Mauro Guerra: A primeira coisa é entender que qualquer tipo de treinamento de força irá trabalhar potência muscular, mas não quer dizer que irá maximizá-la. Essa compreensão é fundamental não só para escolhermos o método, mas também a carga a ser trabalhada. Levando em consideração a análise do salto vertical como a melhora da potência muscular, os métodos mais eficazes são o treinamento pliométrico e os exercícios derivados do LPO. Quanto ao treinamento resistido tradicional, temos um corpo de evidências mostrando que a carga associado a velocidade será a determinante para a melhora da potência muscular.
9) Workshop de Lutas: Nós devemos considerar a especificidade das diferentes modalidades de combate para prescrição do treinamento de potência? Se sim, quais pontos devem ser considerados?

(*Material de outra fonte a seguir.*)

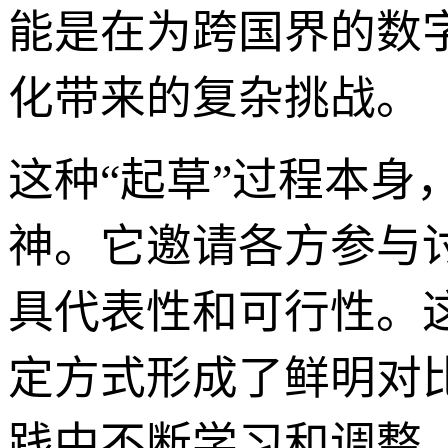
能是在为跨国界的数
化带来的复杂挑战。
这种“起草”过程本
神。它邀请各方参与
具代表性和可行性。
定方式形成了鲜明对
践中不断学习和调整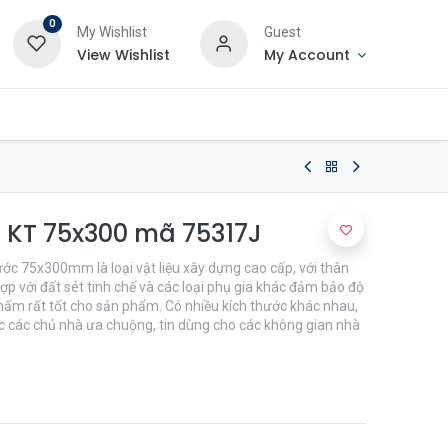
0
My Wishlist
Guest
View Wishlist
My Account
n KT 75x300 mã 75317J
hước 75x300mm là loại vật liệu xây dựng cao cấp, với thân
ợp với đất sét tinh chế và các loại phụ gia khác đảm bảo độ
ấm rất tốt cho sản phẩm. Có nhiều kích thước khác nhau,
các chủ nhà ưa chuộng, tin dùng cho các không gian nhà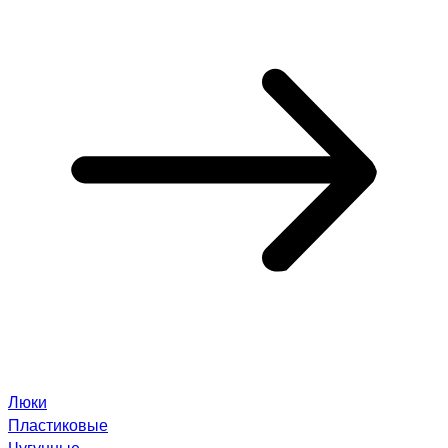
Люки
Пластиковые
Чугунные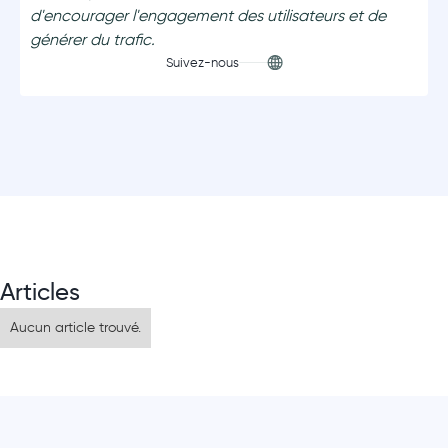
d'encourager l'engagement des utilisateurs et de
générer du trafic.
Suivez-nous
Articles
Aucun article trouvé.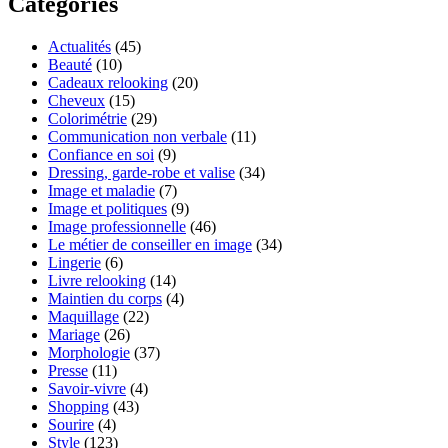
Catégories
Actualités
(45)
Beauté
(10)
Cadeaux relooking
(20)
Cheveux
(15)
Colorimétrie
(29)
Communication non verbale
(11)
Confiance en soi
(9)
Dressing, garde-robe et valise
(34)
Image et maladie
(7)
Image et politiques
(9)
Image professionnelle
(46)
Le métier de conseiller en image
(34)
Lingerie
(6)
Livre relooking
(14)
Maintien du corps
(4)
Maquillage
(22)
Mariage
(26)
Morphologie
(37)
Presse
(11)
Savoir-vivre
(4)
Shopping
(43)
Sourire
(4)
Style
(123)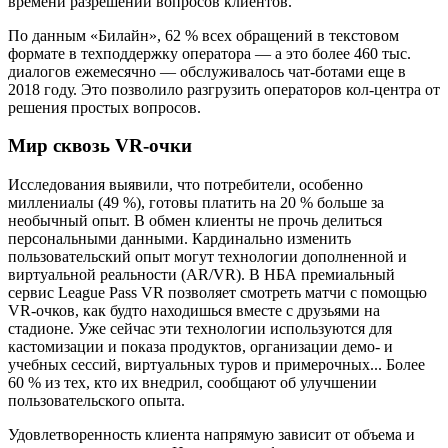
времени разрешений вопросов клиентов.
По данным «Билайн», 62 % всех обращений в текстовом
формате в техподдержку оператора — а это более 460 тыс.
диалогов ежемесячно — обслуживалось чат-ботами еще в
2018 году. Это позволило разгрузить операторов кол-центра от
решения простых вопросов.
Мир сквозь VR-очки
Исследования выявили, что потребители, особенно
миллениалы (49 %), готовы платить на 20 % больше за
необычный опыт. В обмен клиенты не прочь делиться
персональными данными. Кардинально изменить
пользовательский опыт могут технологии дополненной и
виртуальной реальности (AR/VR). В НБА премиальный
сервис League Pass VR позволяет смотреть матчи с помощью
VR-очков, как будто находишься вместе с друзьями на
стадионе. Уже сейчас эти технологии используются для
кастомизации и показа продуктов, организации демо- и
учебных сессий, виртуальных туров и примерочных... Более
60 % из тех, кто их внедрил, сообщают об улучшении
пользовательского опыта.
Удовлетворенность клиента напрямую зависит от объема и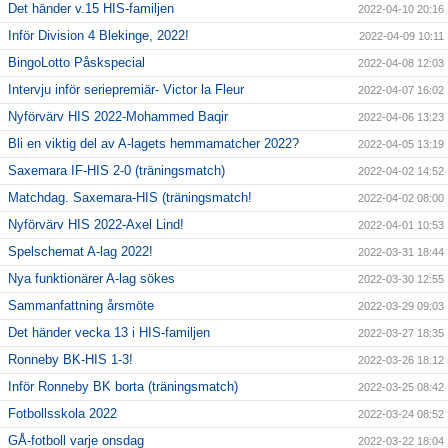
Det händer v.15 HIS-familjen
2022-04-10 20:16
Inför Division 4 Blekinge, 2022!
2022-04-09 10:11
BingoLotto Påskspecial
2022-04-08 12:03
Intervju inför seriepremiär- Victor la Fleur
2022-04-07 16:02
Nyförvärv HIS 2022-Mohammed Baqir
2022-04-06 13:23
Bli en viktig del av A-lagets hemmamatcher 2022?
2022-04-05 13:19
Saxemara IF-HIS 2-0 (träningsmatch)
2022-04-02 14:52
Matchdag. Saxemara-HIS (träningsmatch!
2022-04-02 08:00
Nyförvärv HIS 2022-Axel Lind!
2022-04-01 10:53
Spelschemat A-lag 2022!
2022-03-31 18:44
Nya funktionärer A-lag sökes
2022-03-30 12:55
Sammanfattning årsmöte
2022-03-29 09:03
Det händer vecka 13 i HIS-familjen
2022-03-27 18:35
Ronneby BK-HIS 1-3!
2022-03-26 18:12
Inför Ronneby BK borta (träningsmatch)
2022-03-25 08:42
Fotbollsskola 2022
2022-03-24 08:52
GÅ-fotboll varje onsdag
2022-03-22 18:04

Mauro Guerra: Na minha opinião não. O treinamento físico tem por objetivo desenvolver as capacidades físicas do atleta; de certa forma, isso não está associado a modalidade em si. Os efeitos de uma possível transferência esportiva irão ocorrer por associações entre o treinamento físico e o treinamento técnico.
10) Workshop de Lutas: Quais exercícios podem ser incorporados na rotina de treinamento de atletas de combate, para o desenvolvimento de potência?
Mauro Guerra: De uma forma bem direta: Saltos pliométricos, arremessos e puxadas do LPO, e exercícios balísticos como o jump squat e bench press throw.
11) Workshop de Lutas: E para o monitoramento do treinamento?
Mauro Guerra: Eu particularmente gosto de utilizar o salto vertical (SCM) associado a escalas perceptivas de esforço, de prontidão e recuperação. Mas existem muitas outras ferramentas como a variabilidade da frequência cardíaca, e o próprio treinamento baseado em velocidade.
12) Workshop de Lutas: Mauro, muito obrigado pela sua participação na sessão “entrevistas”, do site Worskhop de Lutas. Foi uma grande satisfação poder contar com seu know-how em esportes de combate. Até a próxima.
Mauro Guerra:
Eu que agradeço pelo convite, foi um enorme prazer participar e espero de certa forma ter contribuído com alguma informação relevante para a área.